My oldest sister and I seemed to always clash. I don't really know why. As far as my brother, I always wanted to be closer to him. I think we were close until he hit his teen years. I remember we used to play. I think he resented me though. For one thing he lost the gift of being the baby of the house when I was born. I remember him getting in trouble for playing too rough with me whenever I got hurt so that could have started some resentment as well.  I always felt so terrible anytime he got in trouble. I imagine being his younger sister that I must have taddled and caused him grief, I just don't remember. In my memories , I just remember feeling sympathy and wishing I could take away any punishment I new he was getting.  Unless maybe it was for him hurting me, then I was probably thinking, "Ha, so there!"

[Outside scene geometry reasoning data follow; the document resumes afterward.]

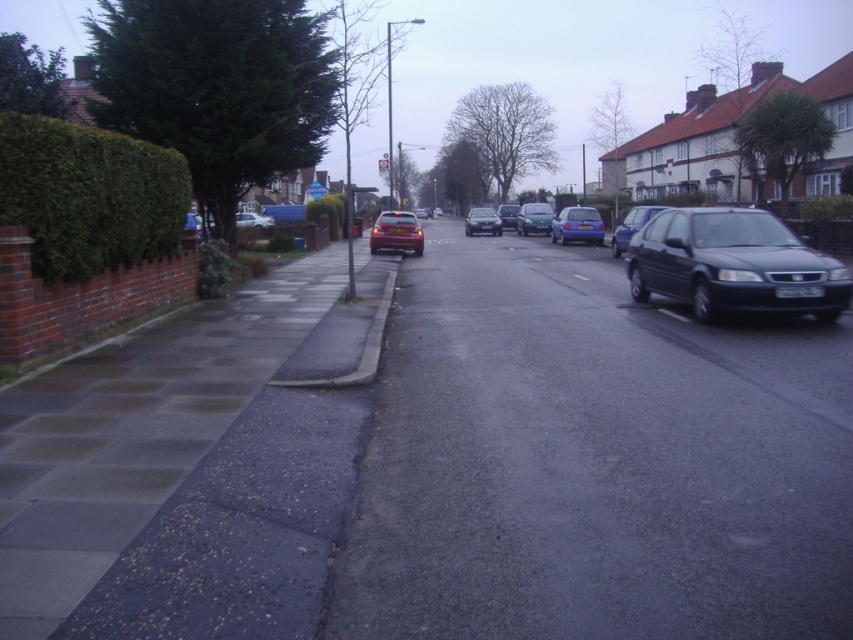
Which is above, gray concrete curb at lower center or metallic silver sedan at center?

metallic silver sedan at center is higher up.

Is gray concrete curb at lower center positioned before metallic silver sedan at center?

Yes, it is.

Which is behind, point (311, 380) or point (524, 211)?

The point (524, 211) is behind.

This screenshot has height=640, width=853. Find the location of `gray concrete curb at lower center`. gray concrete curb at lower center is located at coordinates (361, 352).

Who is lower down, dark asphalt pavement at center or shiny silver sedan at center?

dark asphalt pavement at center is lower down.

Where is `dark asphalt pavement at center`? dark asphalt pavement at center is located at coordinates (595, 461).

You are a GUI agent. You are given a task and a screenshot of the screen. Output one action in this format:
    pyautogui.click(x=<x>, y=<y>)
    Task: Click on the dark asphalt pavement at center
    This screenshot has height=640, width=853.
    Given the screenshot: What is the action you would take?
    pyautogui.click(x=595, y=461)

Between gray concrete curb at lower center and matte silver car at center, which one is positioned lower?

gray concrete curb at lower center is below.

Is point (389, 298) farther from viewer compared to point (271, 218)?

No, it is in front of (271, 218).

Where is `gray concrete curb at lower center`? gray concrete curb at lower center is located at coordinates (361, 352).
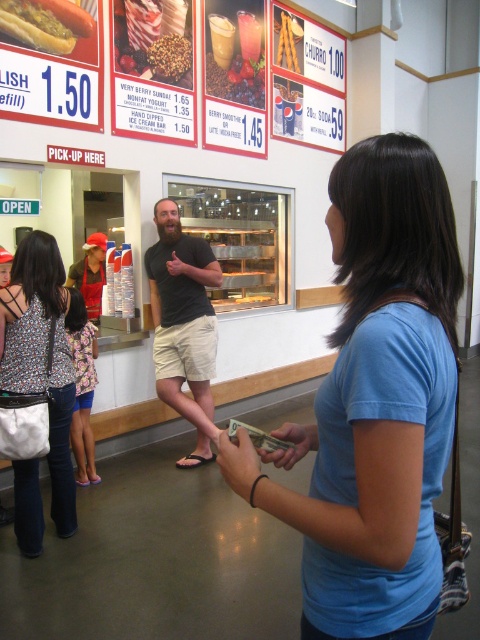
You are standing in the shop and want to know which of the two points, point (32,493) or point (4,13), is closer to you. Based on the scene description, which point is nearer?

Point (32,493) is closer to the camera than point (4,13), so it is nearer to you.

You are a customer at the shop and want to grab the smoothie cup at center and the red cap at left. Which item is located higher from the ground?

The smoothie cup at center is above the red cap at left, so it is higher from the ground.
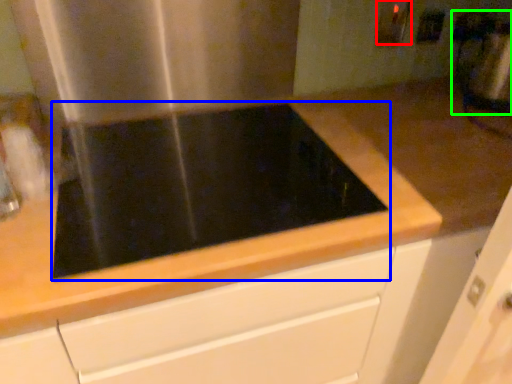
Question: Considering the real-world distances, which object is farthest from electric outlet (highlighted by a red box)? gas stove (highlighted by a blue box) or blender (highlighted by a green box)?

Choices:
 (A) gas stove
 (B) blender

Answer: (A)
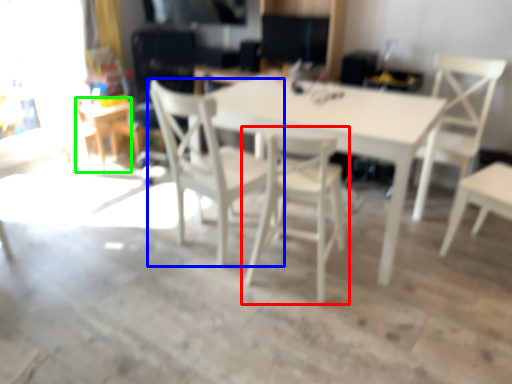
Question: Based on their relative distances, which object is farther from chair (highlighted by a red box)? Choose from chair (highlighted by a blue box) and table (highlighted by a green box).

Choices:
 (A) chair
 (B) table

Answer: (B)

One afternoon he had an Oreo cookie. You can imagine when a 2 1/2 year old sees a cookie, instantly they want it. Oh I begged him for a cookie and he so kindly retrieved one for me from the cherished cookie jar. I can still remember the heavy sound of the ceramic as it opened and shut. The joyful feeling that noise gave me knowing the sweet goodness that was inside that plain brown canister. What my brother didn't do was tell me to eat it stealthy in the kitchen. You know, keep it on the down low. Feeling proud of my new treasure I darted out to the living room to show off my cookie to my parents who asked, "where did you get that!" Being so excited about my cookie to notice the tone of disapproval, I joyfully replied, "Scott gave it to me!" I didn't understand the commotion it caused. My dad left the room to confront my brother. Apparently he must have been told not to have any cookies. Maybe he didn't eat all his dinner, maybe it was before dinner. Those details I don't recall. My eyes filled with tears and my little mind couldn't comprehend why he got a spanking for being nice and giving me a cookie. I felt terrible for my big brother. I felt like it was my fault. I think I even cried quietly in my mom's lap.

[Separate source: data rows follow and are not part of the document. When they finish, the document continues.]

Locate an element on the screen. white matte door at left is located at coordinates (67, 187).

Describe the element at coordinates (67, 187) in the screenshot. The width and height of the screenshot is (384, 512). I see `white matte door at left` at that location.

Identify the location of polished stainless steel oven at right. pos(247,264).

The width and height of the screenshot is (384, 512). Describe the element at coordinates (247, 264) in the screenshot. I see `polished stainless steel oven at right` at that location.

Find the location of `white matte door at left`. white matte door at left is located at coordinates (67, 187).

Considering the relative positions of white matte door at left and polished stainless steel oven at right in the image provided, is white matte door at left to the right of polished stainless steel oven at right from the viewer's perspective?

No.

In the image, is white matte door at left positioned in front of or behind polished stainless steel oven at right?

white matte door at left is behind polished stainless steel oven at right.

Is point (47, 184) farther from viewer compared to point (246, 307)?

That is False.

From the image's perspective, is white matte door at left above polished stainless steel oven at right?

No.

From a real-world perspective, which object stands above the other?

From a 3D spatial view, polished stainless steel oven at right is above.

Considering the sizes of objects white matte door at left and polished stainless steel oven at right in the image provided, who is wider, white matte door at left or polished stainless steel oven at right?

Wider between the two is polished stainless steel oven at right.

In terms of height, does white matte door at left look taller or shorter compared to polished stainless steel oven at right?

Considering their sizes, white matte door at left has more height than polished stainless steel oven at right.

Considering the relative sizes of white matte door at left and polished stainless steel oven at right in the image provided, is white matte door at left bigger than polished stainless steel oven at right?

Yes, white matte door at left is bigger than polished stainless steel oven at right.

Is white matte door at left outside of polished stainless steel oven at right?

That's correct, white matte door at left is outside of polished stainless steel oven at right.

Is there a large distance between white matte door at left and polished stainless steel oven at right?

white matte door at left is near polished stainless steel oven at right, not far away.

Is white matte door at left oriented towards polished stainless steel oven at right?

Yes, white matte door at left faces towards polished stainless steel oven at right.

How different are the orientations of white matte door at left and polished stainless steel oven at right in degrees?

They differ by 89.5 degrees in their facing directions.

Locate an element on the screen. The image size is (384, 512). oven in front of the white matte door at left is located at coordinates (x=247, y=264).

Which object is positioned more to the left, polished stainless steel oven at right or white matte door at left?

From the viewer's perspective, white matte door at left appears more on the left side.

I remember adoring my brother when I was small. He used to play rough. Tickle me, do horsey rides. He had friends who also had energy to keep up with me wanting to play play play! I used to sneak into his room sometimes to sleep. I just wanted to be close to him. It was nice to have someone to rough house with. My parents were older and kind of lame when it came to that. I can remember asking my mom to play a game, "Play with me Mommy!! I'm bored!!" I remember her common reply, "I like being bored!" Something I just could NOT comprehend. At the time I thought my mom was completely nuts. She loved to sit in her chair, bite her nails, and smoke her cigarettes. "How could anyone LIKE being bored?!" I remember pondering that questsion over and over in my head while wishing for something to do.


That cookie exchange with my brother was the last day I remember my brother really trying to do anything nice for me. After that it was more like, "Get out of my room" or "go away and play with your toys." He was great at being sarcastic too. I don't think he ever realized how much that hurts. I can remember having a bad day at school. Crying to my mother over some mean things some kids had said or did to me. My brother always somehow heard the conversation would constantly interject with some senseless and hurtful come back. "Oh that was great, ask her how much I owe her for that." Or sometimes, "Did you remember to say thank you?" Not to be beaten by his famous, "You probably deserved it" line. I don't know if he was trying to be funny or cheer me up or if he intended to be as hurtful as it was.  What I do know is that it didn't make me laugh in the slightest.  I just felt like I was mistreated and hurt and no one cared or wanted to listen. Sometimes on real bad days I wondered if I even deserved to be treated any better.  Looking back I see that all I needed was some love and to be comforted and reminded that it is not ok for someone to treat me that way.  I needed to know and be reassured in the cases where I did the right thing or if there was something I shouldn't have done.  What I really needed if nothing else at all was a simple hug. I wish I could hug little me.